His well-known book, Lexical Grammar (Activities for Teaching Chunks and Exploring Patterns) is about the relationship between grammar and vocabulary. In his book, Leo explains what lexical chunks are, why we need them, how teachers should use them.  It covers some research results in corpus linguistics and second language acquisition. It clarifies why teaching chunks is quite essential for fluency, text cohesion and grammar acquisition. The book also includes activities and ideas on how to apply lexical approach to grammar teaching and how to make vocabulary practice more grammatical. There are both receptive and productive activities and you can use them separately or in addition to the coursebook.

2) You can find many of his talks and articles online.

In this talk, «Do some words matter more or the frequency fallacy?«,  Leo talks about highly frequent words, their multiple meanings and the importance of collocation when teaching vocabulary.

In the article “Revising lexis: quality or quantity?” Leo talks about vocabulary acquisition research and repeated encounters with lexical items.

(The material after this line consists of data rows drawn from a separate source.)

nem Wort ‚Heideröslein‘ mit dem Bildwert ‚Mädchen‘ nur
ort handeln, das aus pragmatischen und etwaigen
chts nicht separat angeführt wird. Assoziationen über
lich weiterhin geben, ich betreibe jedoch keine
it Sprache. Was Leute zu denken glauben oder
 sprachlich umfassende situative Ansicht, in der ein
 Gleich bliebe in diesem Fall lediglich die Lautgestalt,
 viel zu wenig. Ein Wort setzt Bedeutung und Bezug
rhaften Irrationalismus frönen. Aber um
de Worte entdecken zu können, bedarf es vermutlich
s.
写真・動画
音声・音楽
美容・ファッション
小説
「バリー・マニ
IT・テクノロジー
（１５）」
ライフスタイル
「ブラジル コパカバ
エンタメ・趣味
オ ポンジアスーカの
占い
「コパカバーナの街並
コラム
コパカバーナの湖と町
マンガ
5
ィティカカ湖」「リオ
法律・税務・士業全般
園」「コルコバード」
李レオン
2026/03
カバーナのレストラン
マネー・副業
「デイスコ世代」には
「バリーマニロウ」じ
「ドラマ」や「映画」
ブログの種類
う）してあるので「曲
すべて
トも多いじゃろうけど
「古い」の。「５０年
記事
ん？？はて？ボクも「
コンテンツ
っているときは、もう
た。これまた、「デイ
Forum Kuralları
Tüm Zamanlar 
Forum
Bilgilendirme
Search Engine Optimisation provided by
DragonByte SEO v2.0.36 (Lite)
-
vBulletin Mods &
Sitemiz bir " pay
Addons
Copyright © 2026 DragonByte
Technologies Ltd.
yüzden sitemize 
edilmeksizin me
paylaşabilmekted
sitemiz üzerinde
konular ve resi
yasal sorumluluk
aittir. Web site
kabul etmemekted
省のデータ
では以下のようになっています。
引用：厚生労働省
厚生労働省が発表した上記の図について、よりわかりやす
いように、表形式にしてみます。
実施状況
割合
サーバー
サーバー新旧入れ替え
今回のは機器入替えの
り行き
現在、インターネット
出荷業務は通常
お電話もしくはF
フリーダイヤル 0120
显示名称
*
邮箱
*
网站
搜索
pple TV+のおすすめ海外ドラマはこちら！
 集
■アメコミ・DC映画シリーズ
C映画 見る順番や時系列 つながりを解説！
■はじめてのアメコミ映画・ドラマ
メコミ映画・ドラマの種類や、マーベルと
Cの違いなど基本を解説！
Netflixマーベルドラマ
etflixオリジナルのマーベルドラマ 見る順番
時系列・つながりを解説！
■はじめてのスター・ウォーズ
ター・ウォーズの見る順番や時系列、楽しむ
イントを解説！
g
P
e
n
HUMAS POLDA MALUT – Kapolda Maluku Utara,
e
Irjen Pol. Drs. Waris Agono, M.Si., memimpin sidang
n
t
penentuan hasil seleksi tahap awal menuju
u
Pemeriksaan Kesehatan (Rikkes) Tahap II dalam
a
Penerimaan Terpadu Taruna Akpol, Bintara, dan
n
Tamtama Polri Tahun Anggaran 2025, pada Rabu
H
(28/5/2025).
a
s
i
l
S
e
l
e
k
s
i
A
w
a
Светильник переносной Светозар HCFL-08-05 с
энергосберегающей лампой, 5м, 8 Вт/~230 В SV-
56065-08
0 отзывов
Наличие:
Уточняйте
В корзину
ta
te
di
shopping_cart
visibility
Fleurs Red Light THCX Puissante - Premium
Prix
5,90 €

In the article “Grammar vs Lexis or Grammar through Lexis” Leo describes grammar instruction and how to make it more lexical.

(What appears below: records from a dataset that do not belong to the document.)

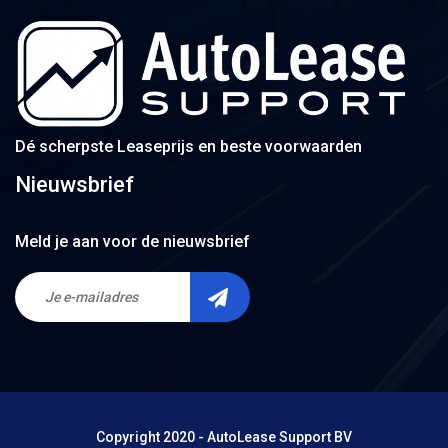
Dé scherpste Leaseprijs en beste voorwaarden
Nieuwsbrief
Meld je aan voor de nieuwsbrief
Copyright 2020 - AutoLease Support BV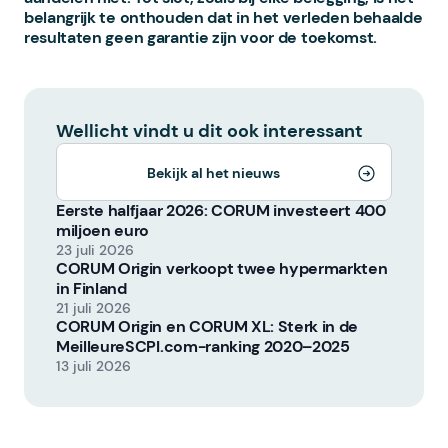
belangrijk te onthouden dat in het verleden behaalde
resultaten geen garantie zijn voor de toekomst.
Wellicht vindt u dit ook interessant
Bekijk al het nieuws
Eerste halfjaar 2026: CORUM investeert 400
miljoen euro
23 juli 2026
CORUM Origin verkoopt twee hypermarkten
in Finland
21 juli 2026
CORUM Origin en CORUM XL: Sterk in de
MeilleureSCPI.com-ranking 2020–2025
13 juli 2026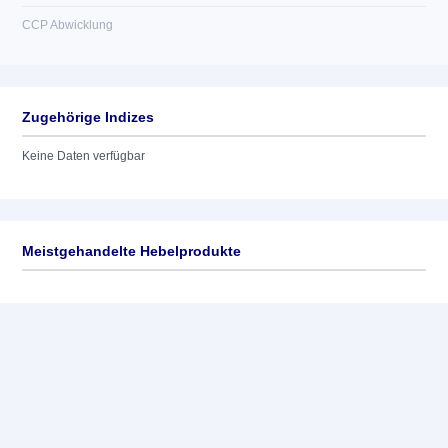
CCP Abwicklung
Zugehörige Indizes
Keine Daten verfügbar
Meistgehandelte Hebelprodukte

In the article “Playing with lexical cards” Leo gives excellent ideas on how to help students expand on their collocational knowledge.

Here he talks about lexical notebooks — how to record new lexis.

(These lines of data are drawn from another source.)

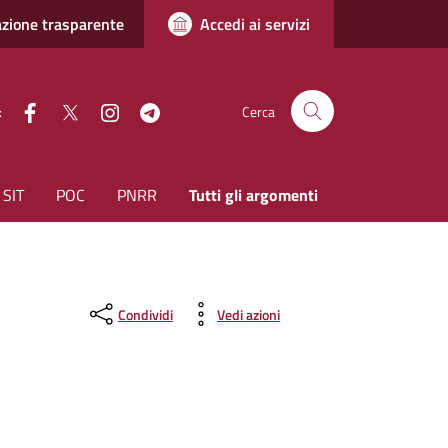
zione trasparente
Accedi ai servizi
facebook
Twitter
instagram
Telegram
:
Cerca
SIT
POC
PNRR
Tutti gli argomenti
Condividi
Vedi azioni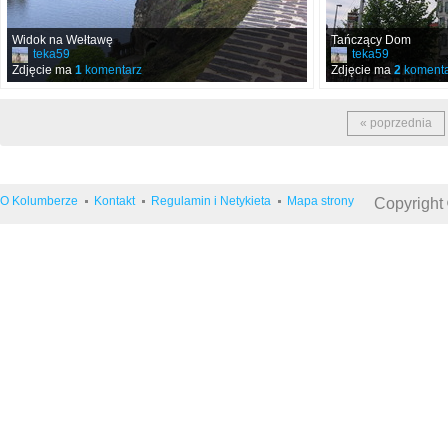
Widok na Wełtawę
Tańczący Dom
teka59
teka59
Zdjęcie ma
1
komentarz
Zdjęcie ma
2
komenta
« poprzednia
O Kolumberze
Kontakt
Regulamin i Netykieta
Mapa strony
Copyright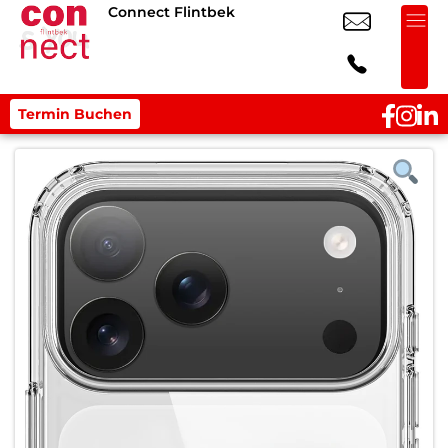
Connect Flintbek
Termin Buchen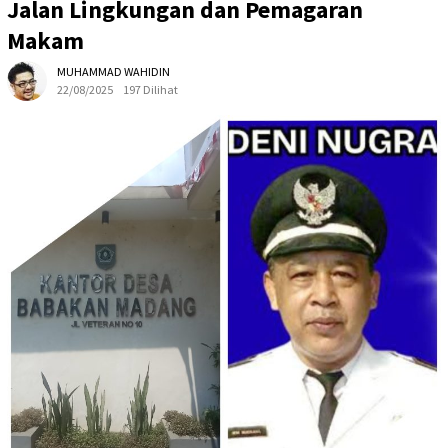
Jalan Lingkungan dan Pemagaran
Makam
MUHAMMAD WAHIDIN
22/08/2025
197 Dilihat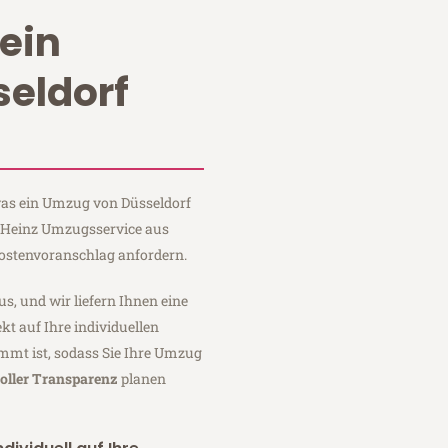
ein
eldorf
 was ein Umzug von Düsseldorf
i Heinz Umzugsservice aus
Kostenvoranschlag anfordern.
us, und wir liefern Ihnen eine
fekt auf Ihre individuellen
mmt ist, sodass Sie Ihre Umzug
oller Transparenz
planen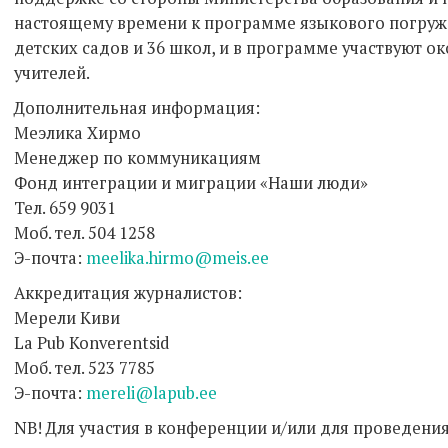
настоящему времени к программе языкового погруж
детских садов и 36 школ, и в программе участвуют ок
учителей.
Дополнительная информация:
Меэлика Хирмо
Менеджер по коммуникациям
Фонд интеграции и миграции «Наши люди»
Тел. 659 9031
Моб. тел. 504 1258
Э-почта:
meelika.hirmo@meis.ee
Аккредитация журналистов:
Мерели Киви
La Pub Konverentsid
Моб. тел. 523 7785
Э-почта:
mereli@lapub.ee
NB! Для участия в конференции и/или для проведения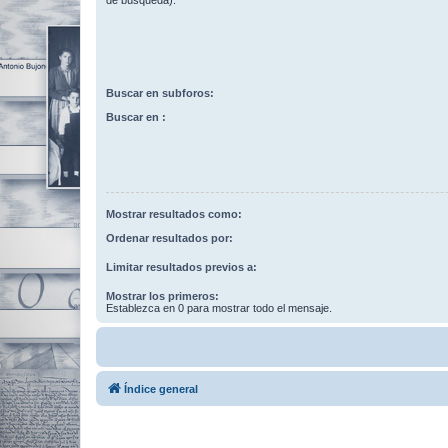
de búsqueda).
Buscar en subforos:
Buscar en :
Mostrar resultados como:
Ordenar resultados por:
Limitar resultados previos a:
Mostrar los primeros:
Establezca en 0 para mostrar todo el mensaje.
Índice general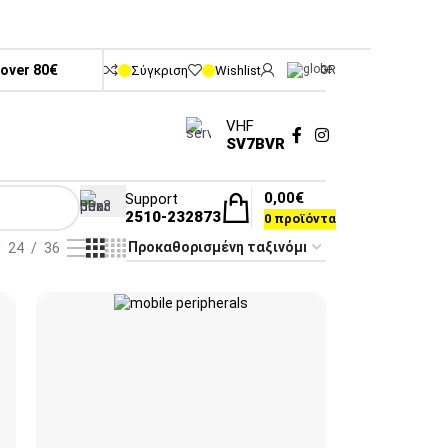
 over 80€
Σύγκριση
Wishlist
GR
VHF
SV7BVR
0,00
€
Support
2510-232873
0
προϊόντα
24
36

3) Leo has created some lesson plans for TeachingEnglish too. Here are some of them:

  1. Who does what? – YouTube technique — Aim: to review present tenses and vocabulary for daily routines. A1, children, teenagers.
  2. Writing poems with ‘Spark’ — Aim: to develop the students’ listening and writing skills. A2+, teenagers, adults.
  3. Megabridges — Aim: to deveop the students’ reading and speaking skills. B1, teenagers, adults.
  4. Revisiting texts — Aim: make students notice useful lexis in texts.

4) In his blog, he shares his upcoming conferences and workshops, past talks, workshops and webinars; his articles, conference reports; some activities you can use in the classroom. In addition, Leo has a useful page with essential lexical tools, which I find super useful.